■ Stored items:
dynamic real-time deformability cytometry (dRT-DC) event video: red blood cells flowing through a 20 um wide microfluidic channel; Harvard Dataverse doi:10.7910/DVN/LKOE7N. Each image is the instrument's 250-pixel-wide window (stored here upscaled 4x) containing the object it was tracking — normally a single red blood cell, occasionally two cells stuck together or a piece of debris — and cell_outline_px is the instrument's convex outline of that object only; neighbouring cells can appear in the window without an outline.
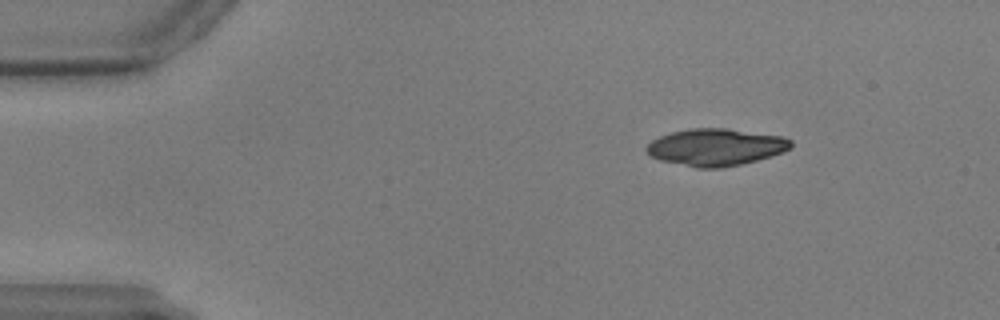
{"species": "common noctule bat (a hibernating species)", "species_latin": "Nyctalus noctula", "temperature_condition": "warm", "stored_images_in_passage": 29, "camera_frame_rate_fps": 3000, "um_per_image_px": 0.085, "animal": {"sex": "male", "body_mass_g": 17.9, "forearm_length_mm": 54.2}, "frame": {"image": 1, "passage_image": 1, "time_ms": 0.0, "image_size_px": [1000, 320], "cell_outline_px": [[792, 144], [784, 152], [772, 156], [740, 164], [720, 168], [696, 168], [660, 160], [648, 156], [644, 148], [652, 140], [660, 136], [672, 132], [692, 128], [724, 128], [784, 136], [792, 140]], "centroid_in_image_um": [60.82, 12.51], "position_along_channel_um": 24.2, "area_um2": 31.27}}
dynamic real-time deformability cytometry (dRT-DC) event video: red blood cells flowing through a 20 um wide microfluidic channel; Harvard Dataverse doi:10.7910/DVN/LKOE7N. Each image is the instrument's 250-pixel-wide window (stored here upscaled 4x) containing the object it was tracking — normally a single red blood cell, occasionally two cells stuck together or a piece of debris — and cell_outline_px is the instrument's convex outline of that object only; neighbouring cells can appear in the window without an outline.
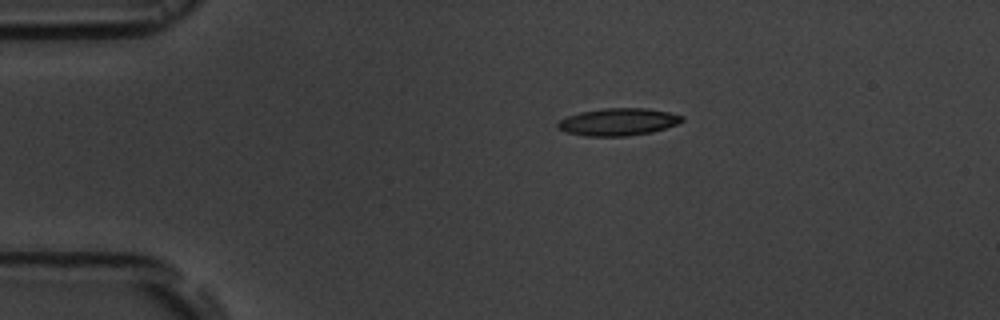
{"species": "common noctule bat (a hibernating species)", "species_latin": "Nyctalus noctula", "temperature_condition": "room temperature", "stored_images_in_passage": 14, "camera_frame_rate_fps": 3000, "um_per_image_px": 0.085, "animal": {"sex": "male", "body_mass_g": 19.5, "forearm_length_mm": 54.6}, "frame": {"image": 1, "passage_image": 1, "time_ms": 0.0, "image_size_px": [1000, 320], "cell_outline_px": [[684, 120], [676, 124], [652, 132], [628, 136], [584, 136], [568, 132], [556, 128], [556, 124], [560, 120], [568, 116], [580, 112], [604, 108], [648, 108], [668, 112], [684, 116]], "centroid_in_image_um": [52.54, 10.36], "position_along_channel_um": 32.5, "area_um2": 19.77}}
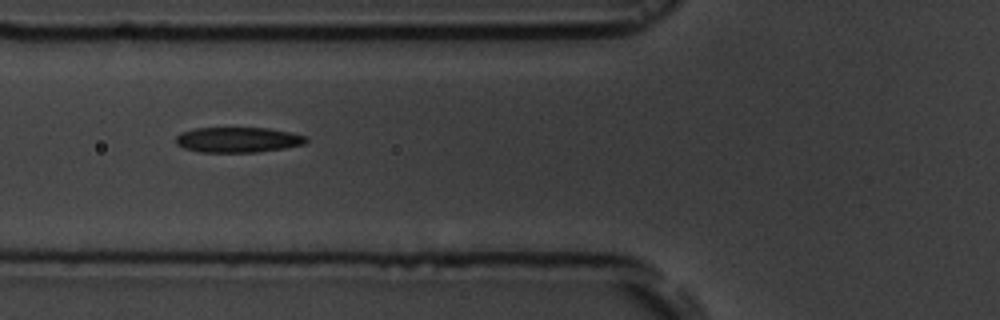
{"frame": {"image": 2, "passage_image": 4, "time_ms": 3.333, "image_size_px": [1000, 320], "cell_outline_px": [[308, 140], [304, 144], [284, 148], [256, 152], [200, 152], [184, 148], [176, 144], [176, 136], [180, 132], [196, 128], [268, 128], [292, 132], [308, 136]], "centroid_in_image_um": [20.24, 11.87], "position_along_channel_um": 105.6, "area_um2": 19.31}}
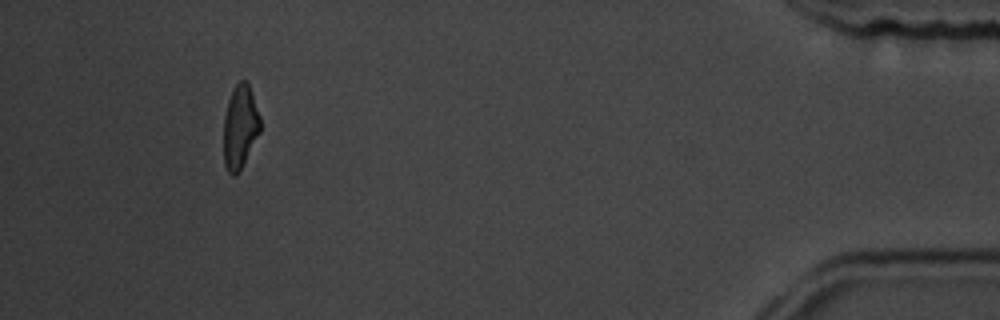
{"frame": {"image": 3, "passage_image": 13, "time_ms": 13.667, "image_size_px": [1000, 320], "cell_outline_px": [[260, 132], [236, 176], [232, 176], [228, 172], [224, 164], [224, 116], [228, 100], [236, 84], [240, 80], [244, 80], [248, 84], [260, 116]], "centroid_in_image_um": [20.39, 10.8], "position_along_channel_um": 414.8, "area_um2": 17.51}, "authors_computed_cell_mechanics": {"area_um2": 19.3919, "velocity_mm_per_s": 3.6425, "shape_relaxation_time_tau1_ms": 2.6376, "shape_relaxation_time_tau2_ms": 2.1939, "deformation_change_tau1": 0.1226, "deformation_change_tau2": 0.099}}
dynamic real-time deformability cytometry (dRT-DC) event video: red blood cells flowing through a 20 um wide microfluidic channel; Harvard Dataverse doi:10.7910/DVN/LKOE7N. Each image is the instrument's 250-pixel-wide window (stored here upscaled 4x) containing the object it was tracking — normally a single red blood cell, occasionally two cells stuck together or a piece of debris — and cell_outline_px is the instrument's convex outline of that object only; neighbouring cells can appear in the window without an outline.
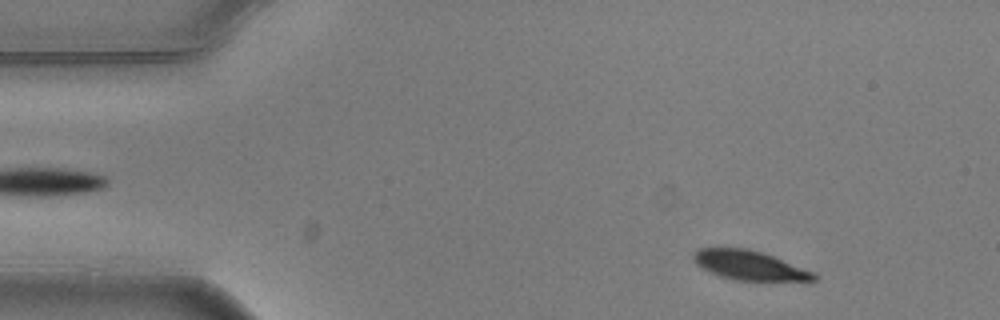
{"species": "common noctule bat (a hibernating species)", "species_latin": "Nyctalus noctula", "temperature_condition": "warm", "stored_images_in_passage": 4, "segment_of_instrument_passage": [1, 2], "camera_frame_rate_fps": 3000, "um_per_image_px": 0.085, "animal": {"sex": "male", "body_mass_g": 20.5, "forearm_length_mm": 52.5}, "frame": {"image": 1, "passage_image": 1, "time_ms": 0.0, "image_size_px": [1000, 320], "cell_outline_px": [[820, 276], [812, 284], [732, 280], [720, 276], [700, 268], [692, 260], [692, 252], [700, 248], [748, 248], [772, 256], [812, 272]], "centroid_in_image_um": [63.78, 22.62], "position_along_channel_um": 21.2, "area_um2": 21.56}}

■ Directive:
Output a faithful copy of the data, with each picture left out.

■ Solution for this problem:
dynamic real-time deformability cytometry (dRT-DC) event video: red blood cells flowing through a 20 um wide microfluidic channel; Harvard Dataverse doi:10.7910/DVN/LKOE7N. Each image is the instrument's 250-pixel-wide window (stored here upscaled 4x) containing the object it was tracking — normally a single red blood cell, occasionally two cells stuck together or a piece of debris — and cell_outline_px is the instrument's convex outline of that object only; neighbouring cells can appear in the window without an outline.
{"species": "common noctule bat (a hibernating species)", "species_latin": "Nyctalus noctula", "temperature_condition": "warm", "stored_images_in_passage": 29, "camera_frame_rate_fps": 3000, "um_per_image_px": 0.085, "animal": {"sex": "male", "body_mass_g": 17.9, "forearm_length_mm": 54.2}, "frame": {"image": 1, "passage_image": 1, "time_ms": 0.0, "image_size_px": [1000, 320], "cell_outline_px": [[792, 144], [784, 152], [772, 156], [740, 164], [720, 168], [696, 168], [660, 160], [648, 156], [644, 148], [652, 140], [660, 136], [672, 132], [692, 128], [724, 128], [784, 136], [792, 140]], "centroid_in_image_um": [60.82, 12.51], "position_along_channel_um": 24.2, "area_um2": 31.27}}
dynamic real-time deformability cytometry (dRT-DC) event video: red blood cells flowing through a 20 um wide microfluidic channel; Harvard Dataverse doi:10.7910/DVN/LKOE7N. Each image is the instrument's 250-pixel-wide window (stored here upscaled 4x) containing the object it was tracking — normally a single red blood cell, occasionally two cells stuck together or a piece of debris — and cell_outline_px is the instrument's convex outline of that object only; neighbouring cells can appear in the window without an outline.
{"species": "common noctule bat (a hibernating species)", "species_latin": "Nyctalus noctula", "temperature_condition": "room temperature", "stored_images_in_passage": 14, "camera_frame_rate_fps": 3000, "um_per_image_px": 0.085, "animal": {"sex": "male", "body_mass_g": 19.5, "forearm_length_mm": 54.6}, "frame": {"image": 1, "passage_image": 1, "time_ms": 0.0, "image_size_px": [1000, 320], "cell_outline_px": [[684, 120], [676, 124], [652, 132], [628, 136], [584, 136], [568, 132], [556, 128], [556, 124], [560, 120], [568, 116], [580, 112], [604, 108], [648, 108], [668, 112], [684, 116]], "centroid_in_image_um": [52.54, 10.36], "position_along_channel_um": 32.5, "area_um2": 19.77}}
{"frame": {"image": 2, "passage_image": 4, "time_ms": 3.333, "image_size_px": [1000, 320], "cell_outline_px": [[308, 140], [304, 144], [284, 148], [256, 152], [200, 152], [184, 148], [176, 144], [176, 136], [180, 132], [196, 128], [268, 128], [292, 132], [308, 136]], "centroid_in_image_um": [20.24, 11.87], "position_along_channel_um": 105.6, "area_um2": 19.31}}
{"frame": {"image": 3, "passage_image": 13, "time_ms": 13.667, "image_size_px": [1000, 320], "cell_outline_px": [[260, 132], [236, 176], [232, 176], [228, 172], [224, 164], [224, 116], [228, 100], [236, 84], [240, 80], [244, 80], [248, 84], [260, 116]], "centroid_in_image_um": [20.39, 10.8], "position_along_channel_um": 414.8, "area_um2": 17.51}, "authors_computed_cell_mechanics": {"area_um2": 19.3919, "velocity_mm_per_s": 3.6425, "shape_relaxation_time_tau1_ms": 2.6376, "shape_relaxation_time_tau2_ms": 2.1939, "deformation_change_tau1": 0.1226, "deformation_change_tau2": 0.099}}
dynamic real-time deformability cytometry (dRT-DC) event video: red blood cells flowing through a 20 um wide microfluidic channel; Harvard Dataverse doi:10.7910/DVN/LKOE7N. Each image is the instrument's 250-pixel-wide window (stored here upscaled 4x) containing the object it was tracking — normally a single red blood cell, occasionally two cells stuck together or a piece of debris — and cell_outline_px is the instrument's convex outline of that object only; neighbouring cells can appear in the window without an outline.
{"species": "common noctule bat (a hibernating species)", "species_latin": "Nyctalus noctula", "temperature_condition": "warm", "stored_images_in_passage": 4, "segment_of_instrument_passage": [1, 2], "camera_frame_rate_fps": 3000, "um_per_image_px": 0.085, "animal": {"sex": "male", "body_mass_g": 20.5, "forearm_length_mm": 52.5}, "frame": {"image": 1, "passage_image": 1, "time_ms": 0.0, "image_size_px": [1000, 320], "cell_outline_px": [[820, 276], [812, 284], [732, 280], [720, 276], [700, 268], [692, 260], [692, 252], [700, 248], [748, 248], [772, 256], [812, 272]], "centroid_in_image_um": [63.78, 22.62], "position_along_channel_um": 21.2, "area_um2": 21.56}}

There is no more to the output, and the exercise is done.